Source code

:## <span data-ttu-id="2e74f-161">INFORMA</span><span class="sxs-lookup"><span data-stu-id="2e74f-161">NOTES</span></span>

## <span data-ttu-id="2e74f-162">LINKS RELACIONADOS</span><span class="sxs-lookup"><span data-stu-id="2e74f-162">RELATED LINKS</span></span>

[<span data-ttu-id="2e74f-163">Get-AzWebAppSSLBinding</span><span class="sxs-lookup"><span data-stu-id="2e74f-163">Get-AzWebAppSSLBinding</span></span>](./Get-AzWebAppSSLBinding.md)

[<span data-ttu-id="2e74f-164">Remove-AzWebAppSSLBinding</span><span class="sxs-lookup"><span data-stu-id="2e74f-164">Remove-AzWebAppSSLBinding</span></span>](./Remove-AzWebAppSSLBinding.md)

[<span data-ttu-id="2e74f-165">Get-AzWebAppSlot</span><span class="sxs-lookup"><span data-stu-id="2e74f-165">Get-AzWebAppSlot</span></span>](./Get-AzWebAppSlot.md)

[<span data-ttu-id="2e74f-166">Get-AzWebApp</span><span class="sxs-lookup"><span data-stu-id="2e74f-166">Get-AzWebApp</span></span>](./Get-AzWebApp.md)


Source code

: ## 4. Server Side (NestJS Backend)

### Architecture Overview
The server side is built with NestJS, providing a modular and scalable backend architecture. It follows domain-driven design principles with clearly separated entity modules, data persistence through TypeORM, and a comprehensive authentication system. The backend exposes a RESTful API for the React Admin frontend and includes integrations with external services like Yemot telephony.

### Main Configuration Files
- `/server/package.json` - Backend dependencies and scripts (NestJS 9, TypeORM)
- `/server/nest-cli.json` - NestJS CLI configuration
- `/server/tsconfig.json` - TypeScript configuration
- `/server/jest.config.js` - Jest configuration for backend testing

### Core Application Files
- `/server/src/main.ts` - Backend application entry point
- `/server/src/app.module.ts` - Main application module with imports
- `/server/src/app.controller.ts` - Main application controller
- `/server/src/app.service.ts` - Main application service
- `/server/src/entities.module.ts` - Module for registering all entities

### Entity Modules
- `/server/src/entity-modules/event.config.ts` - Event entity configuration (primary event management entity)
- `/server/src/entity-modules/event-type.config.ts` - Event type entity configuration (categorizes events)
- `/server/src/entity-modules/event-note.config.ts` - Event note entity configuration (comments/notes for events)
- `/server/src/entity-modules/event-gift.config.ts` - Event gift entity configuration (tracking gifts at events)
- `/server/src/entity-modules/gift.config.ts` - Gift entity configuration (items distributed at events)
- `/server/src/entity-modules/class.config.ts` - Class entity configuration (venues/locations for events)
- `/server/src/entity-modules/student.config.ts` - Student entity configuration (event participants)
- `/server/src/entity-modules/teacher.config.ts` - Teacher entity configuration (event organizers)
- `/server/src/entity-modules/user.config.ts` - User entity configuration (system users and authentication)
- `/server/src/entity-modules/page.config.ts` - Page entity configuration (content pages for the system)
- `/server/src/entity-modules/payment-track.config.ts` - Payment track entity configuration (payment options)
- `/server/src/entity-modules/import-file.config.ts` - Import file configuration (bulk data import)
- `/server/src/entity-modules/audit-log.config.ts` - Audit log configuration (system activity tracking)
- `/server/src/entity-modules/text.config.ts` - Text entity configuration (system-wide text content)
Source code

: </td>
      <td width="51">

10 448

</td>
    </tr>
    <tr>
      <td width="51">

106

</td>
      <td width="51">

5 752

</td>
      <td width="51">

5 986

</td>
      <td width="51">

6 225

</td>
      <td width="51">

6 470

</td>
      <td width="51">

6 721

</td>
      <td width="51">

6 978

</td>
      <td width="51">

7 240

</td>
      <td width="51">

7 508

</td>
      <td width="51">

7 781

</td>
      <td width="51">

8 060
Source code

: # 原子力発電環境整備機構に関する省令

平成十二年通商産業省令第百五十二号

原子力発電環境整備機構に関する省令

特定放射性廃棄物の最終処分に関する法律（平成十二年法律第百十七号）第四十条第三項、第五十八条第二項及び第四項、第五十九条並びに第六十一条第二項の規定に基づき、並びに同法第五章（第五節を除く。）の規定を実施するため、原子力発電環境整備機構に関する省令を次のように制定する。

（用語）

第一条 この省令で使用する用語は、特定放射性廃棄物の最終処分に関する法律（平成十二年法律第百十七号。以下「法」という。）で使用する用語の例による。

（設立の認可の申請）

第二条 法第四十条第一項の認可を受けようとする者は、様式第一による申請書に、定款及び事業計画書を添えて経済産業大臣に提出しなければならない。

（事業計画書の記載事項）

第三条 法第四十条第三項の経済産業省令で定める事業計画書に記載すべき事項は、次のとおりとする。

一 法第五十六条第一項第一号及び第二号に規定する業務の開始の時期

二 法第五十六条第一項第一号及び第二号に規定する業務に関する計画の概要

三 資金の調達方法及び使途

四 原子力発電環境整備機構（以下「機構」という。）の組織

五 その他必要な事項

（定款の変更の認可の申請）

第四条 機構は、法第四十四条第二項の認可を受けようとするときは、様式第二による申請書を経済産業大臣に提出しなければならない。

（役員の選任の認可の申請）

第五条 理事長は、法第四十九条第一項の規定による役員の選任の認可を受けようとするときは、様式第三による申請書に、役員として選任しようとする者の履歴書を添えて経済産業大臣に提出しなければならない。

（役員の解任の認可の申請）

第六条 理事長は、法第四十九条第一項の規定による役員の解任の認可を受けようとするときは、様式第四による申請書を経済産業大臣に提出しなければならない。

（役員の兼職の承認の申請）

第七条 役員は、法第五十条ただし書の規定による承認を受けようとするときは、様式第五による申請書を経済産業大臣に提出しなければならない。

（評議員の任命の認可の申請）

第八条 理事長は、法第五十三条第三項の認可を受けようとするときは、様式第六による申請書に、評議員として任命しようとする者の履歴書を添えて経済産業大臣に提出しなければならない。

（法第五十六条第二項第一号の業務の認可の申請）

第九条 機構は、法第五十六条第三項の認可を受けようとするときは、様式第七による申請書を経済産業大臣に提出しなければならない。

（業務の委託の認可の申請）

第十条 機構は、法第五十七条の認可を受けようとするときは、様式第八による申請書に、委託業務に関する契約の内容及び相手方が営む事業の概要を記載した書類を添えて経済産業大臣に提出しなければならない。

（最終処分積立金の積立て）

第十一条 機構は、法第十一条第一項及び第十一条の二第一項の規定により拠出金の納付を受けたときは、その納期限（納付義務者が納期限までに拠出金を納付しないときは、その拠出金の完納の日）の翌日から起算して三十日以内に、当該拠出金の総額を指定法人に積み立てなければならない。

++++++

Problem details: Render every item above as a JSON list of strings, with one string for each line and blank lines omitted.

Task response:
[
  "Source code",
  ":## <span data-ttu-id=\"2e74f-161\">INFORMA</span><span class=\"sxs-lookup\"><span data-stu-id=\"2e74f-161\">NOTES</span></span>",
  "## <span data-ttu-id=\"2e74f-162\">LINKS RELACIONADOS</span><span class=\"sxs-lookup\"><span data-stu-id=\"2e74f-162\">RELATED LINKS</span></span>",
  "[<span data-ttu-id=\"2e74f-163\">Get-AzWebAppSSLBinding</span><span class=\"sxs-lookup\"><span data-stu-id=\"2e74f-163\">Get-AzWebAppSSLBinding</span></span>](./Get-AzWebAppSSLBinding.md)",
  "[<span data-ttu-id=\"2e74f-164\">Remove-AzWebAppSSLBinding</span><span class=\"sxs-lookup\"><span data-stu-id=\"2e74f-164\">Remove-AzWebAppSSLBinding</span></span>](./Remove-AzWebAppSSLBinding.md)",
  "[<span data-ttu-id=\"2e74f-165\">Get-AzWebAppSlot</span><span class=\"sxs-lookup\"><span data-stu-id=\"2e74f-165\">Get-AzWebAppSlot</span></span>](./Get-AzWebAppSlot.md)",
  "[<span data-ttu-id=\"2e74f-166\">Get-AzWebApp</span><span class=\"sxs-lookup\"><span data-stu-id=\"2e74f-166\">Get-AzWebApp</span></span>](./Get-AzWebApp.md)",
  "Source code",
  ": ## 4. Server Side (NestJS Backend)",
  "### Architecture Overview",
  "The server side is built with NestJS, providing a modular and scalable backend architecture. It follows domain-driven design principles with clearly separated entity modules, data persistence through TypeORM, and a comprehensive authentication system. The backend exposes a RESTful API for the React Admin frontend and includes integrations with external services like Yemot telephony.",
  "### Main Configuration Files",
  "- `/server/package.json` - Backend dependencies and scripts (NestJS 9, TypeORM)",
  "- `/server/nest-cli.json` - NestJS CLI configuration",
  "- `/server/tsconfig.json` - TypeScript configuration",
  "- `/server/jest.config.js` - Jest configuration for backend testing",
  "### Core Application Files",
  "- `/server/src/main.ts` - Backend application entry point",
  "- `/server/src/app.module.ts` - Main application module with imports",
  "- `/server/src/app.controller.ts` - Main application controller",
  "- `/server/src/app.service.ts` - Main application service",
  "- `/server/src/entities.module.ts` - Module for registering all entities",
  "### Entity Modules",
  "- `/server/src/entity-modules/event.config.ts` - Event entity configuration (primary event management entity)",
  "- `/server/src/entity-modules/event-type.config.ts` - Event type entity configuration (categorizes events)",
  "- `/server/src/entity-modules/event-note.config.ts` - Event note entity configuration (comments/notes for events)",
  "- `/server/src/entity-modules/event-gift.config.ts` - Event gift entity configuration (tracking gifts at events)",
  "- `/server/src/entity-modules/gift.config.ts` - Gift entity configuration (items distributed at events)",
  "- `/server/src/entity-modules/class.config.ts` - Class entity configuration (venues/locations for events)",
  "- `/server/src/entity-modules/student.config.ts` - Student entity configuration (event participants)",
  "- `/server/src/entity-modules/teacher.config.ts` - Teacher entity configuration (event organizers)",
  "- `/server/src/entity-modules/user.config.ts` - User entity configuration (system users and authentication)",
  "- `/server/src/entity-modules/page.config.ts` - Page entity configuration (content pages for the system)",
  "- `/server/src/entity-modules/payment-track.config.ts` - Payment track entity configuration (payment options)",
  "- `/server/src/entity-modules/import-file.config.ts` - Import file configuration (bulk data import)",
  "- `/server/src/entity-modules/audit-log.config.ts` - Audit log configuration (system activity tracking)",
  "- `/server/src/entity-modules/text.config.ts` - Text entity configuration (system-wide text content)",
  "Source code",
  ": </td>",
  "      <td width=\"51\">",
  "10 448",
  "</td>",
  "    </tr>",
  "    <tr>",
  "      <td width=\"51\">",
  "106",
  "</td>",
  "      <td width=\"51\">",
  "5 752",
  "</td>",
  "      <td width=\"51\">",
  "5 986",
  "</td>",
  "      <td width=\"51\">",
  "6 225",
  "</td>",
  "      <td width=\"51\">",
  "6 470",
  "</td>",
  "      <td width=\"51\">",
  "6 721",
  "</td>",
  "      <td width=\"51\">",
  "6 978",
  "</td>",
  "      <td width=\"51\">",
  "7 240",
  "</td>",
  "      <td width=\"51\">",
  "7 508",
  "</td>",
  "      <td width=\"51\">",
  "7 781",
  "</td>",
  "      <td width=\"51\">",
  "8 060",
  "Source code",
  ": # 原子力発電環境整備機構に関する省令",
  "平成十二年通商産業省令第百五十二号",
  "原子力発電環境整備機構に関する省令",
  "特定放射性廃棄物の最終処分に関する法律（平成十二年法律第百十七号）第四十条第三項、第五十八条第二項及び第四項、第五十九条並びに第六十一条第二項の規定に基づき、並びに同法第五章（第五節を除く。）の規定を実施するため、原子力発電環境整備機構に関する省令を次のように制定する。",
  "（用語）",
  "第一条 この省令で使用する用語は、特定放射性廃棄物の最終処分に関する法律（平成十二年法律第百十七号。以下「法」という。）で使用する用語の例による。",
  "（設立の認可の申請）",
  "第二条 法第四十条第一項の認可を受けようとする者は、様式第一による申請書に、定款及び事業計画書を添えて経済産業大臣に提出しなければならない。",
  "（事業計画書の記載事項）",
  "第三条 法第四十条第三項の経済産業省令で定める事業計画書に記載すべき事項は、次のとおりとする。",
  "一 法第五十六条第一項第一号及び第二号に規定する業務の開始の時期",
  "二 法第五十六条第一項第一号及び第二号に規定する業務に関する計画の概要",
  "三 資金の調達方法及び使途",
  "四 原子力発電環境整備機構（以下「機構」という。）の組織",
  "五 その他必要な事項",
  "（定款の変更の認可の申請）",
  "第四条 機構は、法第四十四条第二項の認可を受けようとするときは、様式第二による申請書を経済産業大臣に提出しなければならない。",
  "（役員の選任の認可の申請）",
  "第五条 理事長は、法第四十九条第一項の規定による役員の選任の認可を受けようとするときは、様式第三による申請書に、役員として選任しようとする者の履歴書を添えて経済産業大臣に提出しなければならない。",
  "（役員の解任の認可の申請）",
  "第六条 理事長は、法第四十九条第一項の規定による役員の解任の認可を受けようとするときは、様式第四による申請書を経済産業大臣に提出しなければならない。",
  "（役員の兼職の承認の申請）",
  "第七条 役員は、法第五十条ただし書の規定による承認を受けようとするときは、様式第五による申請書を経済産業大臣に提出しなければならない。",
  "（評議員の任命の認可の申請）",
  "第八条 理事長は、法第五十三条第三項の認可を受けようとするときは、様式第六による申請書に、評議員として任命しようとする者の履歴書を添えて経済産業大臣に提出しなければならない。",
  "（法第五十六条第二項第一号の業務の認可の申請）",
  "第九条 機構は、法第五十六条第三項の認可を受けようとするときは、様式第七による申請書を経済産業大臣に提出しなければならない。",
  "（業務の委託の認可の申請）",
  "第十条 機構は、法第五十七条の認可を受けようとするときは、様式第八による申請書に、委託業務に関する契約の内容及び相手方が営む事業の概要を記載した書類を添えて経済産業大臣に提出しなければならない。",
  "（最終処分積立金の積立て）",
  "第十一条 機構は、法第十一条第一項及び第十一条の二第一項の規定により拠出金の納付を受けたときは、その納期限（納付義務者が納期限までに拠出金を納付しないときは、その拠出金の完納の日）の翌日から起算して三十日以内に、当該拠出金の総額を指定法人に積み立てなければならない。"
]